A homeless man presented to an ED twice in 18 hours, complaining of severe pain, and died of a ruptured ulcer a few hours after the second discharge.1

The family sued for malpractice, and the plaintiff attorney also alleged an Emergency Medical Treatment and Labor Act (EMTALA) violation. A jury awarded the plaintiff $25,000 in compensatory damages and $1.45 million in punitive damages.

The plaintiff alleged that the hospital failed to stabilize the patient as required by EMTALA. The decedent’s family brought suit against the hospital, along with several EPs and ED nurses.

“EMTALA permits the recovery of damages obtainable for personal injury under the forum state’s law. In some states, adding an EMTALA claim can make a lot of sense,” explains Timothy C. Gutwald, JD, a healthcare attorney in the Grand Rapids, MI, office of Miller Johnson.

In this case, the recovery of punitive damages in connection with the EMTALA claim was governed by Kentucky law. The patient’s consistent complaints of severe pain and return trips to the ED were key factors in both the malpractice and EMTALA claims. “It appears that the plaintiffs had a strong malpractice claim,” Gutwald notes.

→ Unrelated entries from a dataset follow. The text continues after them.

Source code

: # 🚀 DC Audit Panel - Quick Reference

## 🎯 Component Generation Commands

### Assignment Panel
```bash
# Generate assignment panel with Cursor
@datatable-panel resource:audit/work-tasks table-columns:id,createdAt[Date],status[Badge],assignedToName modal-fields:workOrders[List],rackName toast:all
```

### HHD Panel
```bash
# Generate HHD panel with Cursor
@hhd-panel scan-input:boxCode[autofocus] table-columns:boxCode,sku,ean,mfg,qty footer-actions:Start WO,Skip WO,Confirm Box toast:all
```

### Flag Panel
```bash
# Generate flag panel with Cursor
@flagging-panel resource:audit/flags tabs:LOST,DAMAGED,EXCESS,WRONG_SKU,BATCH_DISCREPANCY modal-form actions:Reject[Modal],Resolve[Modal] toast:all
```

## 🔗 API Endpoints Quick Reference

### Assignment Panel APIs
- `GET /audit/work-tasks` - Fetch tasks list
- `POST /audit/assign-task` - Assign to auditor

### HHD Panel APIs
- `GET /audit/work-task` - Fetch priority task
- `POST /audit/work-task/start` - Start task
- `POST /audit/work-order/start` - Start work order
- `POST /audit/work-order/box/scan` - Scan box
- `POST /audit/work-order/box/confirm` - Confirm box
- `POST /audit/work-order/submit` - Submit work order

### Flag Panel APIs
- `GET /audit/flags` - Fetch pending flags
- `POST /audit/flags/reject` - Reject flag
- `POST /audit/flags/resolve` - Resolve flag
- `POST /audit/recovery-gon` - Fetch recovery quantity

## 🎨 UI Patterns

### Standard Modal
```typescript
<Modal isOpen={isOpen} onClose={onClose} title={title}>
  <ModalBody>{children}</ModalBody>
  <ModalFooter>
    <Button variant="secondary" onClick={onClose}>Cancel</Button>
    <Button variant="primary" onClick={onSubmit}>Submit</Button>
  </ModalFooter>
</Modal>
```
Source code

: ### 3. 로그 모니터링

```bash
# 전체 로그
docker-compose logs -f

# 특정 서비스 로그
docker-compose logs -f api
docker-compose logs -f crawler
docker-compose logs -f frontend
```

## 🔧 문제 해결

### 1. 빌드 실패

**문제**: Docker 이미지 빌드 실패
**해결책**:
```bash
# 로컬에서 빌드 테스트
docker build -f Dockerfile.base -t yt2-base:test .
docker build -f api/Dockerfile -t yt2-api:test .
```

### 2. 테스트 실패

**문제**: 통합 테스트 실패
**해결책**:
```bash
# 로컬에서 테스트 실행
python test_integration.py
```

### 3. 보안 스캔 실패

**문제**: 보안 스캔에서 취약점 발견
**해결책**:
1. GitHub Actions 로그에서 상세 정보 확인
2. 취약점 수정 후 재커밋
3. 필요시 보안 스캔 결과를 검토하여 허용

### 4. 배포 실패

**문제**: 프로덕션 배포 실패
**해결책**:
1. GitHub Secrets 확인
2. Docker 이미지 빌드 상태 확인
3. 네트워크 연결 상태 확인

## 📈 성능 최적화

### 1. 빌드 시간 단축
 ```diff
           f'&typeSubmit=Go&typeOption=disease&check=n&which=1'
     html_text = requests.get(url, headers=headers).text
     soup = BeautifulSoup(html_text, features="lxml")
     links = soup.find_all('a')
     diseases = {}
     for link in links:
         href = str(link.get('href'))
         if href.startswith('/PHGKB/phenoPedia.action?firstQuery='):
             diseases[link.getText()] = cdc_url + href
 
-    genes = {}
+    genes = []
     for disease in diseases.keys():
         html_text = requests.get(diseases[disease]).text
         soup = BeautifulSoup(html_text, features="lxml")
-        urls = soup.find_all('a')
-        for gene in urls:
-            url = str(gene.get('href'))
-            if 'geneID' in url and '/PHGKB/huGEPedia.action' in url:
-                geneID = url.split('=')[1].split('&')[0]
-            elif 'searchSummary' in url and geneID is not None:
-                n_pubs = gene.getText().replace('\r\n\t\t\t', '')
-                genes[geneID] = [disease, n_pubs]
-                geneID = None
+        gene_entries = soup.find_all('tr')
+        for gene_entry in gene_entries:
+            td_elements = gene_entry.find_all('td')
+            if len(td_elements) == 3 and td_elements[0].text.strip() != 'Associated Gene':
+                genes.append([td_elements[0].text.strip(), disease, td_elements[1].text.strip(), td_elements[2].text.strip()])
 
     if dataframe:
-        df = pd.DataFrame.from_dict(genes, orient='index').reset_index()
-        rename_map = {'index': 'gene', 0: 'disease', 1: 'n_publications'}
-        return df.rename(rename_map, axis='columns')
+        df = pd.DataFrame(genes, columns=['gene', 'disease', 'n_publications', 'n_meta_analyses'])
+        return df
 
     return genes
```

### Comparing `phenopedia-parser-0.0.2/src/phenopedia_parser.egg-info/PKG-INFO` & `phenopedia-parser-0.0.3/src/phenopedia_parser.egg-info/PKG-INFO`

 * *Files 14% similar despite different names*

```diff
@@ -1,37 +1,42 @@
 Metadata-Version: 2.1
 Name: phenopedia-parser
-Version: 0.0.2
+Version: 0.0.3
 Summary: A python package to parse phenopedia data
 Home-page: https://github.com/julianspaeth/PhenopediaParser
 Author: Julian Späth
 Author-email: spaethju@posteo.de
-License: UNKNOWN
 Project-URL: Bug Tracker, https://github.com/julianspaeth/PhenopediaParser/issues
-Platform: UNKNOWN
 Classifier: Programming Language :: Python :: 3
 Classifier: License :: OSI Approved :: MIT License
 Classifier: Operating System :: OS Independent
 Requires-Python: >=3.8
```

The Kentucky Court of Appeals noted that under EMTALA, a plaintiff may “obtain damages available for personal injury under the law of the state in which the hospital is located.”

Including an EMTALA claim doesn’t usually lead to bigger awards than would be obtained in a regular malpractice case, Gutwald notes. “But it does seem that the jury and court of appeals were particularly appalled by what happened here,” he says. “I think the EMTALA violations were a key factor in the jury’s punitive damages award.”

Gutwald adds, “Anytime a plaintiff attorney sees only a cursory screening exam, or no screening exam at all, it makes sense for him or her to think about adding an EMTALA violation.” The same is true if it appears as though the patient wasn’t stabilized prior to transfer or discharge. A jury may view those actions as patient dumping.

“As the large punitive damage award shows, juries strongly disapprove of any attempt to dump a difficult patient,” Gutwald concludes. “This is particularly true if the patient is part of a vulnerable population.”

REFERENCE

  1. St. Joseph Healthcare, Inc. v. Thomas, S.W.3d, 2016 Ky. LEXIS 179 (Ky. May 5, 2016).